The landlord disputes this because the tenant hasn’t sold her business and there is no reason or basis for transferring the lease. The landlord thinks the tenant is taking advantage of the clause simply so she can stay in the premises.

The landlord is also concerned that, if the options to renew the lease are extended, a market rent review may result in a significant rent reduction from the current rent.

The tenant acknowledges that the only reason for transferring the lease is to get the two options to renew, but is adamant that the clause in the lease doesn’t preclude her from doing this.

The VSBC: The landlord refers the matter to the VSBC and the parties agree to mediate. During mediation it becomes clear that the tenant owns both the business and the pharmacy licence, and is a director of both companies, so in fact, there would be no change in business operator. However, the parties reach agreement that the tenant could transfer the lease from one company to another.

The issue remains as to whether a transfer — which would be solely for the purpose of the tenant gaining the two options to renew the lease — activates the clause in the lease and creates an entitlement to these additional terms.

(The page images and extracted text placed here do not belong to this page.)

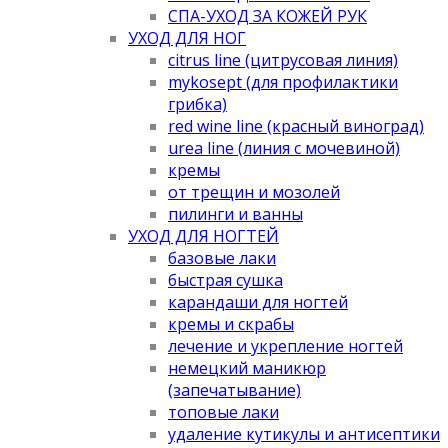
СПА-УХОД ЗА КОЖЕЙ РУК
УХОД ДЛЯ НОГ
citrus line (цитрусовая линия)
mykosept (для профилактики
грибка)
red wine line (красный виноград)
urea line (линия с мочевиной)
кремы
от трещин и мозолей
пилинги и ванны
УХОД ДЛЯ НОГТЕЙ
базовые лаки
быстрая сушка
карандаши для ногтей
кремы и скрабы
лечение и укрепление ногтей
немецкий маникюр
(запечатывание)
топовые лаки
удаление кутикулы и антисептики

The resolution: During mediation, the landlord agrees to grant the tenant a new three-year lease with a three-year option at a particular rent.

After some negotiation, the tenant agrees to the rent requested and to provide a security deposit equivalent to two months’ rent as consideration for the new lease. The parties also take the opportunity to replace the old, messy and disjointed lease, with a new standard form lease.

Both parties are happy with the outcome:

  • the tenant gets the lease term she wanted;
  • the landlord gets the rent he wanted, as well as a security deposit that the old lease hadn’t provided for;
  • both parties get a contemporary lease document
  • both parties save a substantial sum of money, which they otherwise would have spent on litigation and a market rent determination.